Mikvaos, chapitre 7, michna 5. Notre chapitre s'occupe depuis le début du sujet du chinouï maré, un changement dans l'apparence de l'eau, et cette michna poursuit ce thème en l'appliquant à l'une des règles les plus fondamentales du mikvé.
La règle avec laquelle nous travaillons est la suivante : trois lougin de mayim che'ouvim (eau puisée) qui tombent dans un mikvé avant qu'il ait atteint ses mem se'ah complets d'eau de pluie rendent ce mikvé possoul. Trois lougin, voilà la mesure critique. En dessous de cette quantité, aucun dommage. Notre michna demande ce qu'il advient lorsque l'identité de ces trois lougin devient douteuse à cause d'un changement de couleur.
De l'eau qui a l'aspect du vin
Commençons par le premier cas. La michna parle de "cheloshah lougin mayim venofal letochan kortev yayin" : trois lougin d'eau bien complets se trouvent là, et un seul kortev, la plus petite gouttelette, de vin y tombe. Le vin étant ce qu'il est, cette unique goutte suffit à colorer tout le volume, si bien que le liquide n'a plus du tout l'air aqueux mais prend la couleur du vin.
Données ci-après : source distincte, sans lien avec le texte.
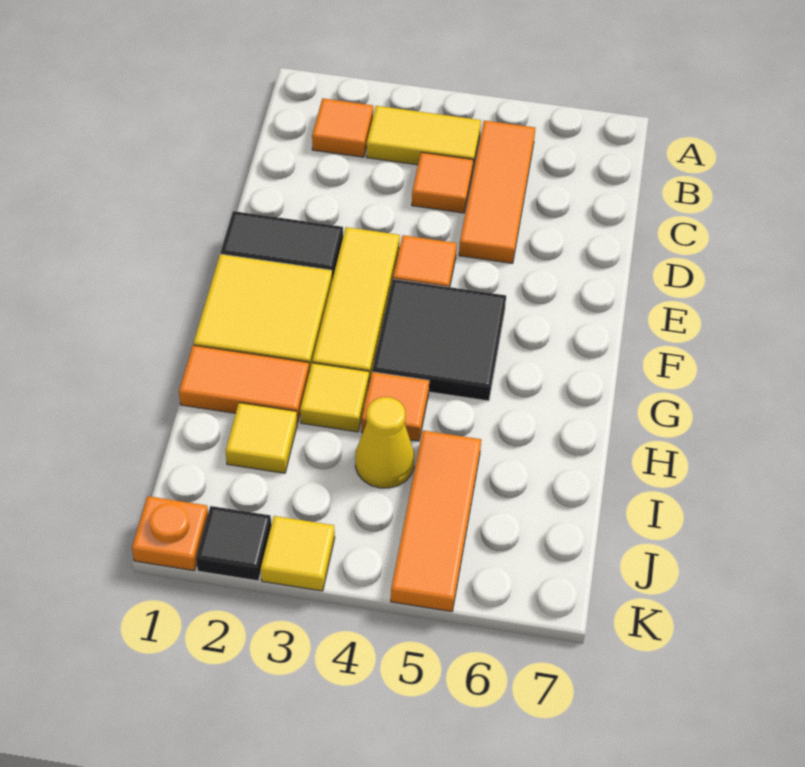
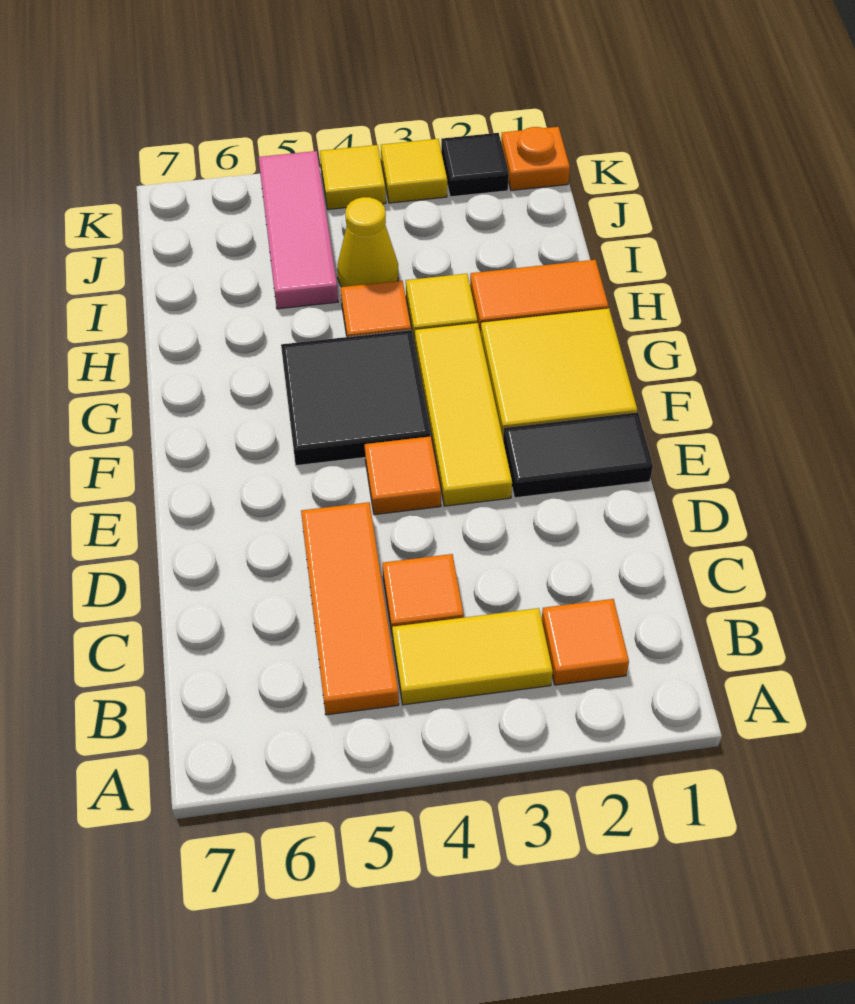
yellow 1x1 tile [226,403,297,473] -> yellow 1x1 tile moved to [320,145,386,209]
orange 1x3 tile [391,431,481,612] -> pink 1x3 tile [258,151,338,309]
Selon les mots de la michna, "vaharei mareihen kemarei yayin". Ce liquide est alors versé dans un mikvé qui n'a pas encore ses mem se'ah, et la décision est "venoflou lemikvé, lo paslou" : le mikvé n'est pas abîmé.
Le raisonnement est direct. Ce qui est entré dans le mikvé ne se présente plus du tout comme de l'eau : il se présente comme du vin. Puisque son apparence est devenue celle du vin, il ne porte plus le statut halakhique de l'eau. Or les 'Ha'hamim n'ont édicté leur décret qu'au sujet de trois lougin de mayim. Ceci n'est pas du mayim, c'est du yayin.
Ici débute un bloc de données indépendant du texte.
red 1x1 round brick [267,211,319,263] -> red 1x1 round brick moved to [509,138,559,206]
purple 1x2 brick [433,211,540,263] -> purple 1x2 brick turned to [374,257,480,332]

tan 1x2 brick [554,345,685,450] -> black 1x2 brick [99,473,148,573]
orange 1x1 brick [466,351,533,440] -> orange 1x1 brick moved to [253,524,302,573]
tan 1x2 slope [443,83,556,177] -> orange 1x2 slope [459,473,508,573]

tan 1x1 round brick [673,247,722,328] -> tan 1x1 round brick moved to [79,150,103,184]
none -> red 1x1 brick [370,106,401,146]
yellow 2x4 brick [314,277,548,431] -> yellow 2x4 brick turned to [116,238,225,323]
De l'eau complétée par du lait
Renversons maintenant la situation. Ici la michna présente "cheloshah lougin mayim choseir kortev" : une quantité d'eau à laquelle il manque une minuscule gouttelette pour atteindre trois lougin. Si on la versait telle quelle dans un mikvé inachevé, le mikvé n'en serait pas affecté, puisque la mesure disqualifiante de trois lougin n'est pas atteinte. Mais la michna ajoute "venofal letochan kortev 'holov" : la gouttelette manquante y tombe, et c'est du lait. Du point de vue du volume, le liquide forme désormais trois lougin complets. Le lait, cependant, est blanc, de sorte que le mélange garde un aspect aqueux, et la michna dit "vaharei mareihen kemarei mayim", leur apparence est celle de l'eau. Un tel liquide entre dans le mikvé, et la décision est "venoflou lemikvé, lo paslou".
Pourquoi donc ? Selon le Tanna Kamma, nous ne disons pas que la goutte de lait est botel dans l'eau et compte donc comme de l'eau. Le bitoul peut nous apprendre que le lait est ignoré, mais le bitoul ne peut pas fabriquer un chiour. Pour disqualifier le mikvé, il nous faut une véritable mesure de trois lougin d'eau, et ici l'eau elle-même n'atteint pas cette mesure. Le mikvé reste donc valide.
La position de Rebbi Yo'hanan ben Nouri
"Rebbi Yo'hanan ben Nouri omer : hakol holech achar hamareh." Rebbi Yo'hanan ben Nouri n'est pas d'accord et tranche que tout suit l'apparence. Puisque le liquide a l'aspect de l'eau, il est traité comme trois lougin d'eau à part entière, et s'il est che'ouvim, il disqualifie le mikvé.
Remarquez avec quelle précision les deux cas encadrent la controverse. Dans le premier cas, l'apparence jouait en faveur du mikvé, et tous s'accordent à dire qu'un liquide ayant l'aspect du vin n'est pas l'eau visée par le décret. Dans le second cas, l'apparence jouerait contre le mikvé, et ici le Tanna Kamma soutient que l'apparence ne peut pas remplacer une mesure réelle d'eau, tandis que Rebbi Yo'hanan ben Nouri maintient de façon cohérente que l'apparence est le critère unique.